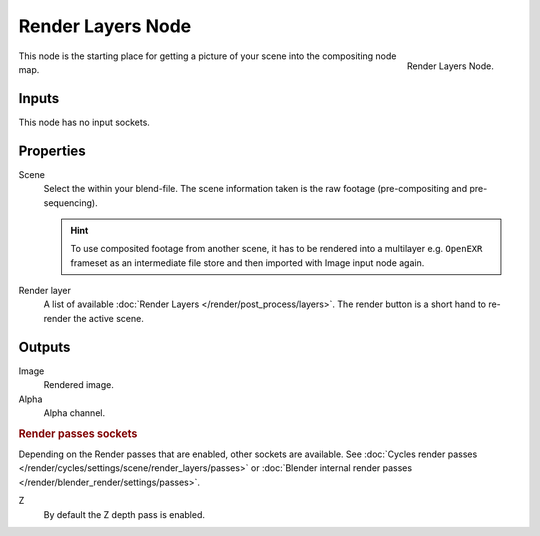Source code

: .. _bpy.types.CompositorNodeRLayers:

******************
Render Layers Node
******************

.. figure:: /images/compositing_nodes_input_render-layers.png
   :align: right

   Render Layers Node.

This node is the starting place for getting a picture of your scene into the compositing node
map.


Inputs
======

This node has no input sockets.


Properties
==========

Scene
   Select the within your blend-file. The scene information taken is the raw footage
   (pre-compositing and pre-sequencing).

   .. hint::

      To use composited footage from another scene, it has to be rendered into a multilayer e.g. ``OpenEXR`` frameset
      as an intermediate file store and then imported with Image input node again.

Render layer
   A list of available :doc:`Render Layers </render/post_process/layers>`.
   The render button is a short hand to re-render the active scene.


Outputs
=======

Image
   Rendered image.
Alpha
   Alpha channel.

.. rubric:: Render passes sockets

Depending on the Render passes that are enabled, other sockets are available.
See :doc:`Cycles render passes </render/cycles/settings/scene/render_layers/passes>` or
:doc:`Blender internal render passes </render/blender_render/settings/passes>`.

Z
   By default the Z depth pass is enabled.
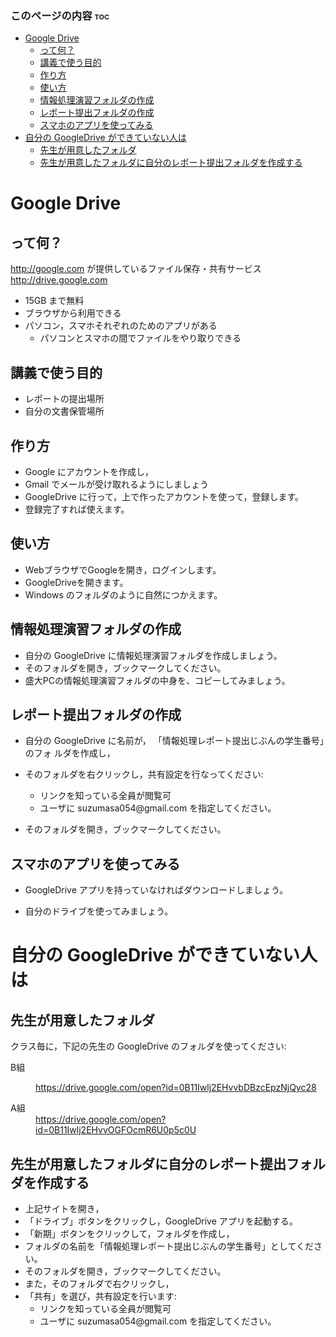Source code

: *** このページの内容 								:toc:
 - [[#google-drive][Google Drive]]
   - [[#って何][って何？]]
   - [[#講義で使う目的][講義で使う目的]]
   - [[#作り方][作り方]]
   - [[#使い方][使い方]]
   - [[#情報処理演習フォルダの作成][情報処理演習フォルダの作成]]
   - [[#レポート提出フォルダの作成][レポート提出フォルダの作成]]
   - [[#スマホのアプリを使ってみる][スマホのアプリを使ってみる]]
 - [[#自分の-googledrive-ができていない人は][自分の GoogleDrive ができていない人は]]
   - [[#先生が用意したフォルダ][先生が用意したフォルダ]]
   - [[#先生が用意したフォルダに自分のレポート提出フォルダを作成する][先生が用意したフォルダに自分のレポート提出フォルダを作成する]]

* Google Drive
** って何？
http://google.com が提供しているファイル保存・共有サービス http://drive.google.com
- 15GB まで無料
- ブラウザから利用できる
- パソコン，スマホそれぞれのためのアプリがある
  - パソコンとスマホの間でファイルをやり取りできる

** 講義で使う目的
- レポートの提出場所
- 自分の文書保管場所

** 作り方

- Google にアカウントを作成し，
- Gmail でメールが受け取れるようにしましょう
- GoogleDrive に行って，上で作ったアカウントを使って，登録します。
- 登録完了すれば使えます。

** 使い方

- WebブラウザでGoogleを開き，ログインします。
- GoogleDriveを開きます。
- Windows のフォルダのように自然につかえます。

** 情報処理演習フォルダの作成

- 自分の GoogleDrive に情報処理演習フォルダを作成しましょう。
- そのフォルダを開き，ブックマークしてください。
- 盛大PCの情報処理演習フォルダの中身を、コピーしてみましょう。

** レポート提出フォルダの作成

- 自分の GoogleDrive に名前が， 「情報処理レポート提出じぶんの学生番号」のフォ
  ルダを作成し，
 
- そのフォルダを右クリックし，共有設定を行なってください:
  - リンクを知っている全員が閲覧可
  - ユーザに suzumasa054@gmail.com を指定してください。

- そのフォルダを開き，ブックマークしてください。

** スマホのアプリを使ってみる

- GoogleDrive アプリを持っていなければダウンロードしましょう。

- 自分のドライブを使ってみましょう。

* 自分の GoogleDrive ができていない人は

** 先生が用意したフォルダ

クラス毎に，下記の先生の GoogleDrive のフォルダを使ってください:
   
- B組 :: 
   https://drive.google.com/open?id=0B11Iwlj2EHvvbDBzcEpzNjQyc28

- A組 :: 
  https://drive.google.com/open?id=0B11Iwlj2EHvvOGFOcmR6U0p5c0U

** 先生が用意したフォルダに自分のレポート提出フォルダを作成する

- 上記サイトを開き，
- 「ドライブ」ボタンをクリックし，GoogleDrive アプリを起動する。
- 「新期」ボタンをクリックして，フォルダを作成し，
- フォルダの名前を「情報処理レポート提出じぶんの学生番号」としてください。
- そのフォルダを開き，ブックマークしてください。
- また，そのフォルダで右クリックし，
- 「共有」を選び，共有設定を行います:
  - リンクを知っている全員が閲覧可
  - ユーザに suzumasa054@gmail.com を指定してください。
····················
TASK
Return the material exactly as given, apart from the pictures.

ANSWER TO THIS PROBLEM
Source code

: .. _bpy.types.CompositorNodeRLayers:

******************
Render Layers Node
******************

.. figure:: /images/compositing_nodes_input_render-layers.png
   :align: right

   Render Layers Node.

This node is the starting place for getting a picture of your scene into the compositing node
map.


Inputs
======

This node has no input sockets.


Properties
==========

Scene
   Select the within your blend-file. The scene information taken is the raw footage
   (pre-compositing and pre-sequencing).

   .. hint::

      To use composited footage from another scene, it has to be rendered into a multilayer e.g. ``OpenEXR`` frameset
      as an intermediate file store and then imported with Image input node again.

Render layer
   A list of available :doc:`Render Layers </render/post_process/layers>`.
   The render button is a short hand to re-render the active scene.


Outputs
=======

Image
   Rendered image.
Alpha
   Alpha channel.

.. rubric:: Render passes sockets

Depending on the Render passes that are enabled, other sockets are available.
See :doc:`Cycles render passes </render/cycles/settings/scene/render_layers/passes>` or
:doc:`Blender internal render passes </render/blender_render/settings/passes>`.

Z
   By default the Z depth pass is enabled.
Source code

: *** このページの内容 								:toc:
 - [[#google-drive][Google Drive]]
   - [[#って何][って何？]]
   - [[#講義で使う目的][講義で使う目的]]
   - [[#作り方][作り方]]
   - [[#使い方][使い方]]
   - [[#情報処理演習フォルダの作成][情報処理演習フォルダの作成]]
   - [[#レポート提出フォルダの作成][レポート提出フォルダの作成]]
   - [[#スマホのアプリを使ってみる][スマホのアプリを使ってみる]]
 - [[#自分の-googledrive-ができていない人は][自分の GoogleDrive ができていない人は]]
   - [[#先生が用意したフォルダ][先生が用意したフォルダ]]
   - [[#先生が用意したフォルダに自分のレポート提出フォルダを作成する][先生が用意したフォルダに自分のレポート提出フォルダを作成する]]

* Google Drive
** って何？
http://google.com が提供しているファイル保存・共有サービス http://drive.google.com
- 15GB まで無料
- ブラウザから利用できる
- パソコン，スマホそれぞれのためのアプリがある
  - パソコンとスマホの間でファイルをやり取りできる

** 講義で使う目的
- レポートの提出場所
- 自分の文書保管場所

** 作り方

- Google にアカウントを作成し，
- Gmail でメールが受け取れるようにしましょう
- GoogleDrive に行って，上で作ったアカウントを使って，登録します。
- 登録完了すれば使えます。

** 使い方

- WebブラウザでGoogleを開き，ログインします。
- GoogleDriveを開きます。
- Windows のフォルダのように自然につかえます。

** 情報処理演習フォルダの作成

- 自分の GoogleDrive に情報処理演習フォルダを作成しましょう。
- そのフォルダを開き，ブックマークしてください。
- 盛大PCの情報処理演習フォルダの中身を、コピーしてみましょう。

** レポート提出フォルダの作成

- 自分の GoogleDrive に名前が， 「情報処理レポート提出じぶんの学生番号」のフォ
  ルダを作成し，
 
- そのフォルダを右クリックし，共有設定を行なってください:
  - リンクを知っている全員が閲覧可
  - ユーザに suzumasa054@gmail.com を指定してください。

- そのフォルダを開き，ブックマークしてください。

** スマホのアプリを使ってみる

- GoogleDrive アプリを持っていなければダウンロードしましょう。

- 自分のドライブを使ってみましょう。

* 自分の GoogleDrive ができていない人は

** 先生が用意したフォルダ

クラス毎に，下記の先生の GoogleDrive のフォルダを使ってください:
   
- B組 :: 
   https://drive.google.com/open?id=0B11Iwlj2EHvvbDBzcEpzNjQyc28

- A組 :: 
  https://drive.google.com/open?id=0B11Iwlj2EHvvOGFOcmR6U0p5c0U

** 先生が用意したフォルダに自分のレポート提出フォルダを作成する

- 上記サイトを開き，
- 「ドライブ」ボタンをクリックし，GoogleDrive アプリを起動する。
- 「新期」ボタンをクリックして，フォルダを作成し，
- フォルダの名前を「情報処理レポート提出じぶんの学生番号」としてください。
- そのフォルダを開き，ブックマークしてください。
- また，そのフォルダで右クリックし，
- 「共有」を選び，共有設定を行います:
  - リンクを知っている全員が閲覧可
  - ユーザに suzumasa054@gmail.com を指定してください。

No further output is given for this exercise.